Everybody is a beginner sometime. And for new users to GIMP, the GNU Image Manipulation Program, starting out with a new interface can be daunting, especially when you downloaded it just because you wanted to make a few simple modifications like cropping or resizing an image. Fortunately, there are lots of resources out there to help you get started.
As a GIMP user for over a decade, I still think of myself a largely being a beginner. I’m not a graphic designer, but I’m constantly finding myself in situations where I need to make small adjustments and modifications to files I have in hand to fit a specific need. Make this image fit a different space. Use this icon but make it fit with a different color palette. Make something that looks like another image but change the text, without having the original. Create a mockup that a real designer can use to turn into a completed layout.
In addition to folks like me who need to be able to do a passable job with print and web design, there are plenty of amateur photographers out there in the world just looking to retouch and enhance their collection of captured memories.
And while there are ton of lists out there of what various users think are the latest and greatest tricks for GIMP, whether it’s adding beveled edges or glowing text or a motion blur or some other cool tip, knowing how to use a program isn’t just a collection of one off recipes. It’s about knowing some foundations, where to look for things, and how to learn more. So with that in mind, here are the top five things I wish I had known when I first started using GIMP.
How to make GIMP more like Photoshop
There’s definitely some debate out there as to whether this is a good idea or not. If you’re starting off as a fresh user, as opposed to a Photoshop convert, there’s probably no need to take this approach. But if you’re used to the particular look and feel of Photoshop, or a similar photo editing program, GIMP’s interface may feel foreign. Photography Riley Brandt offers some tips for switching the GIMP interface up to be more Photoshop-like.

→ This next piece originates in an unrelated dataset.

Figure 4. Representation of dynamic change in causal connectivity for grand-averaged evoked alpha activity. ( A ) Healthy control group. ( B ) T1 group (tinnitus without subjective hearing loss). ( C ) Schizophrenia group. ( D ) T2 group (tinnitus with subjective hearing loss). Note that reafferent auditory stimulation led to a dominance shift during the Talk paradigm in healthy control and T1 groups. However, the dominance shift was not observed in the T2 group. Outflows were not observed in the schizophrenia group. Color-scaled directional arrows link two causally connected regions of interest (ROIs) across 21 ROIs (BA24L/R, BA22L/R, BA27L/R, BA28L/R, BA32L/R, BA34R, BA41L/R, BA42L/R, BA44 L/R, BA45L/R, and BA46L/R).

Beware, however, using GIMPshop.com, which installs adware along with your GIMP software packages. You’re better off doing the configuration itself. GIMPshop itself was once a legitimate open source project, and though no longer actively maintained, the old files can still be found on SourceForge.
Where to find tutorials
There are literally countless tutorials out there for expanding your working knowledge of GIMP software. Rather than linking to individual tutorials, here are a few of my favorite places to find them:
The official tutorials section of GIMP.org;
GIMP Magazine, a free publication featuring articles on photography and digital art;
And finally, since GIMP is visually oriented, I can’t recommend enough checking out video tutorials on YouTube. Nothing quite beats seeing something done.
How to automate things
For many users, photo editing isn’t so much about getting one image perfect as it is making a lot of small changes to a bunch of different images. While there are certainly command line tools like ImageMagick that can help you out in this regard, GIMP itself is a very scriptable program. GIMP supports macros, written in Python, that makes it easy to perform the same series of operations over and over again without having to go through long tedious steps in the graphical interface. These can also be repeated, automatically, as appropriate for your workflow.
GIMP also comes with a batch mode, that allows edits to be run automatically from the command line, making it easy to integrated GIMP into scripts, and there are plugins out there that make batch processing easy for the command line-adverse.

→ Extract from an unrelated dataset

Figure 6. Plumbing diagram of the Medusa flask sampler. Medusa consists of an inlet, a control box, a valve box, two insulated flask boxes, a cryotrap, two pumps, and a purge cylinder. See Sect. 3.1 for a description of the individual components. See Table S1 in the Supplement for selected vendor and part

Where to ask questions and get help
GIMP has a large user community. For those who are used to more traditional approaches to free and open source software community, GIMP hosts their own IRC server at irc.gimp.org which containers a number of channels where questions are welcome, and there is also a users’ mailing list where you can find discussions.

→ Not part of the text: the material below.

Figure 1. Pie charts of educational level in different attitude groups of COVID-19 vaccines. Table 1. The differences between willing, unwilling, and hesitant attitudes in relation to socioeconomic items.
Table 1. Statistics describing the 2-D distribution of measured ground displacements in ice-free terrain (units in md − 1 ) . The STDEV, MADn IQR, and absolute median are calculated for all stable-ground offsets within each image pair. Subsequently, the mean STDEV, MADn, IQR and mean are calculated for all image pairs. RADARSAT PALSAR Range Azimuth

In addition, there are communities for GIMP users in many other places across the Internet, including a healthy subreddit, many tagged questions in the Graphic Design section of StackExchange, many other unofficial places for discussion like GIMP Forums and GIMP Chat, as well as social media channels like the Google Plus GIMP users group.
Of course, thinking back, there are tons of other things I wish I knew as well. What do you wish someone had told you on day one?